Une œuvre d’Art n’expose pas une vérité préétablie, elle incarne une vérité vécue. André Maurois
Picasso, à qui un officier nazi demanda qui était l’auteur de Guernica, répondit « C’est vous ! ».
Mon fils est un enfant différent, poétiquement qualifié par le droit de « majeur incapable ».
Je suis donc toujours en charge d’assurer ses dépenses sous le contrôle du Juge des Tutelles.
En conséquence, je dois justifier de la réalité des dites dépenses.
Quant on a charge d’un enfant Différent, mon enfant, mon fils tant attendu, la soumission auprès des Juridictions de Tutelle est une contrainte sans égal. Avant même que l‘on exprime une parole, la suspicion est omniprésente, palpable, intolérable. On est suspect. A pleurer.
C’est vous qui avez signé çà ? Ce n’est pas une interrogation, c’est une affirmation. Oui c’est moi.
Ensuite on se retrouve dans une situation de ne plus pouvoir dire, on ne peut que subir.
La parole prononcée est transformée sur le papier, par une parole écrite qui n‘est pas celle exprimée.
Après en avoir fait la demande, on ne peut recevoir une copie de cet acte, on pourrait s’en servir contre elle, dit elle. Réfléchir à cette phrase ! On est dépossédé de toutes décisions sur notre propre enfant. Heureusement après plus de cinq ans, apparaît un xième interlocuteur, dit Mandataire Judiciaire : aimable, courtois, presque humain. Ce qui rend plus légère cette dépossession, bien qu’obsédante par le simple fait qu’il faut demander l’autorisation, pour tout ce qui déborde du quotidien, c’est à dire les petits plaisirs de la vie.
Il faut justifier toutes les dépenses quotidiennes ménagères, le bus ou le métro, le train, les vêtements. Les petits carnets dans lesquels l’Enfant Différent s’exprime et entretien son droit à la création, qui n’est pas le notre, mais le sien. Les plaisirs comme l’achat de CD, ou DVD, jazz ou classique, les livres de bateaux, de trains, le funiculaire de Paris, les cartes Michelin synonyme de voyages.
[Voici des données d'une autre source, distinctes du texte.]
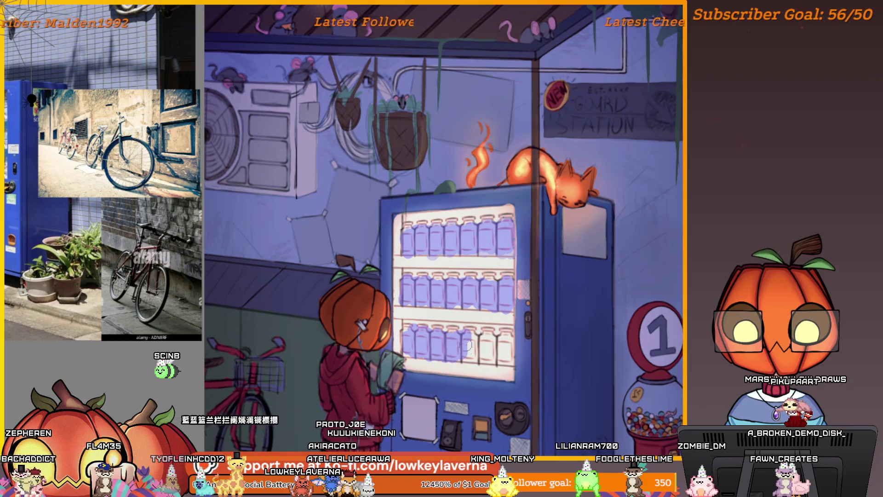
scroll(524, 319, down, 5)
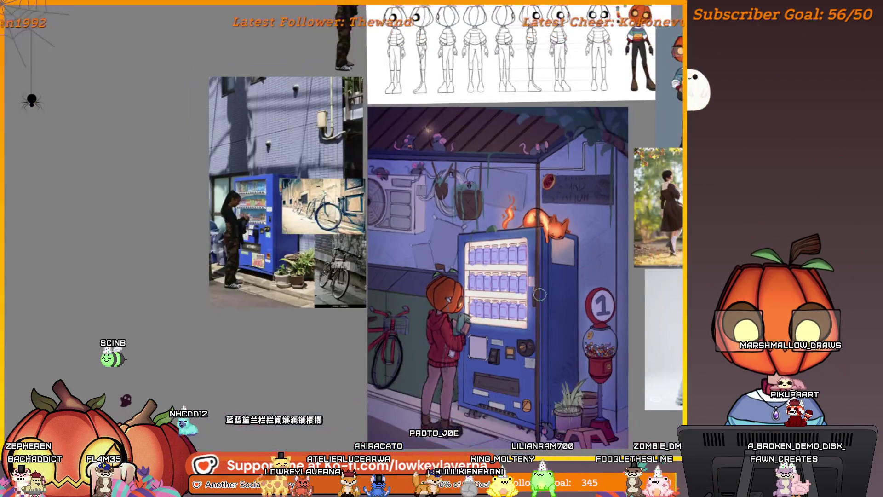
scroll(524, 296, up, 5)
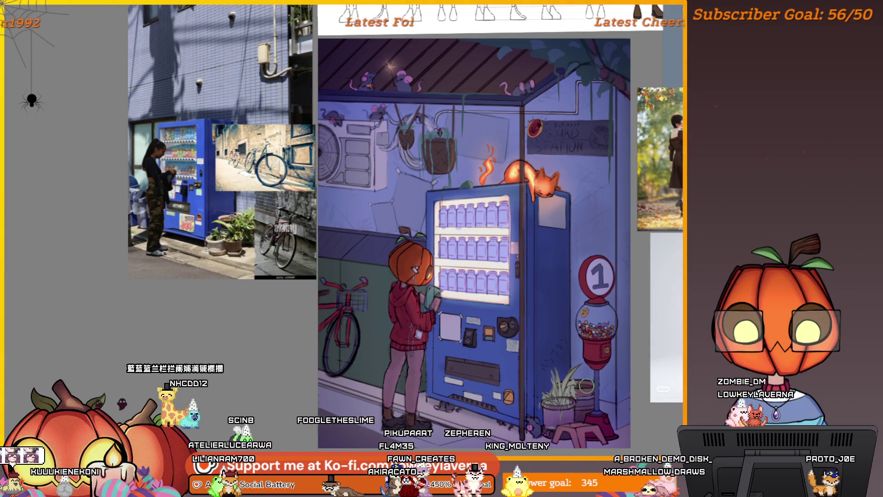
scroll(502, 279, up, 3)
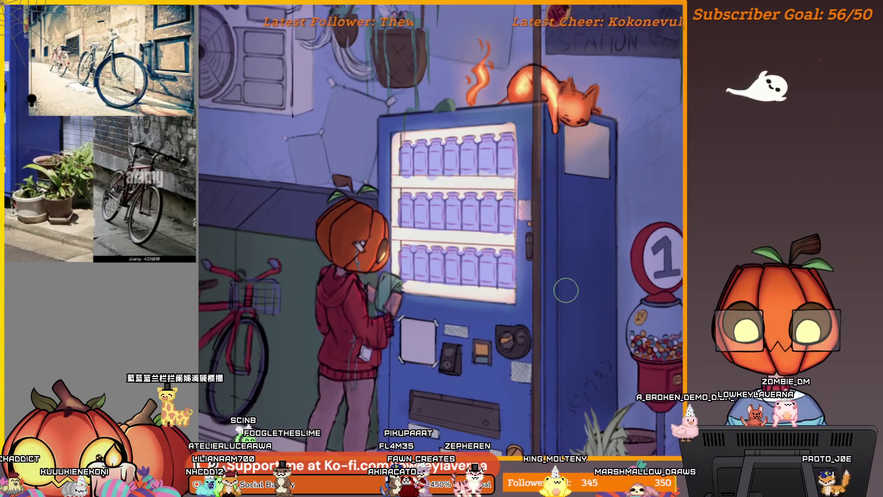
scroll(544, 235, up, 4)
Un resto ou un pot au bistrot, est un parcours sinueux pour prouver que la somme dépensée, pour lui, est bien celle inscrite sur le justificatif. Parfois, grand luxe, un taxi. Ils devraient être permis et gratuit pour tous les Différents.
Un jour de colère, j’entrepris de maroufler sur 5 toiles 95×65, toutes les fiches des justificatifs des dépenses de l’année 2008, pour mon fils Différent.
Pendant dix ans, je les ai agrafées, déposées sur un coin de ma table de travail que Gaston Bachelard appelait La table d’Existence, entassées encore sur la même table, superposées sur les étagères, tassées dans un placard, puis enfermées dans des caisses en bois, pour ne plus les voir.
Après le premier marouflage, réussit, je jetais vivement les couleurs acrylique sur la toile.
A ma surprise, elles n’étaient pas celles de la colère, mais celles d’un paysage de lumière.
J’inscrivis en travers et sur toute la surface, un seul mot : Justificatifs.
Comme un besoin de mise en forme d’une parole vomit, expression d’une obsession, d’une paranoîa destructrice. Pour ne plus jamais justifier les petits plaisirs, les petits bonheurs, les joies que l‘on prévoient et organisent pour un enfant. Notre enfant. Son père n’ayant pas connu cet état de faits, en serait mort une deuxième fois. Pour les simples plaisirs de la vie et des sens que procure une glace à la vanille, mettre les pieds dans l’eau salée de l’Océan, ou voir et écouter un Opéra, à l’Opéra.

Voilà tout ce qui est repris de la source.